July 21, 2012
by Amy Rachelle

What would be the difference between table salt and the salts like Himalayan- or sea-salts?
What makes them any better then the “regular table salt”?
Don’t they also consist of the sodium-chloride bond?

Salt is a controversial topic.  Some view it as a health hazard, and others a health hero – and yes, whether table, rock, or from the sea, salt is Sodium Chloride, NaCl.  Organic sea salt is 98% NaCl and 2 percent comprised of 80 elements (minerals). Regular table salt is said to have only 2 or 3 elements. Common salt is stripped (and bleached) of almost all its essential elements which render it imbalanced.  Heating it to extremely high temperatures nearing 1500 degrees F coat the salt crystals so they won’t be affected by moisture.  This guarntees a consistent product which makes it pour without clogging in any weather conditons. Devoid of it proper mineral balance, its known to streak the artiries with granular deposit which cause swelling and a lack of circulation – this contributes to high blood pressure, heart trouble, kidney disease and eczema, among other problems.

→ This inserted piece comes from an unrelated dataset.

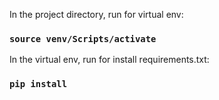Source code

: In the project directory, run for virtual env:

### `source venv/Scripts/activate`

In the  virtual env, run for install requirements.txt:

### `pip install`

Salt in its unprocessed form contains all the vital minerals and trace elements that our body needs – keeping in mind that our blood composition is similar to the sea water. Whether we can fully absorb may be another question.
Part of the salt debate is that Sodium Chloride is an inorganic mineral and therefore cannot be properly absorbed by the body, since only organic minerals are absorbable.  This is part of the controversy with salt – whether humans can actually absorb inorganic minerals, i.e. NaCI.  Research can be found that validates and discredits both views.
My own view is that sea salt can be beneficial used in balance (about 1 – 1 1/2 teaspoons per day), yet may contribute to some of the same arterial build up as regular table salt if over consumed.  Remember, its sodium we need, not salt.  Celery, leafy greens seeds, carrots, figs, apples, dried fruit, and cabbage contain a high percentage of sodium that is definitely useable.  Sea salt may be useful in keeping our mineral levels balanced, so long as not done.  I also recommend drinking plenty of water in a day to assist in flushing out any excess accumulation.  And if you experience swelling, puffy eyes, and/or stiffness, you may want to eliminate it for a week or so, and see if your symptoms disappear.  Then reintroduce it and see if your symptoms return. If they do, you’ll know your body isn’t processing the form of sodium your taking in, so best to reduce or eliminate it.  And of course, avoid table salt all together.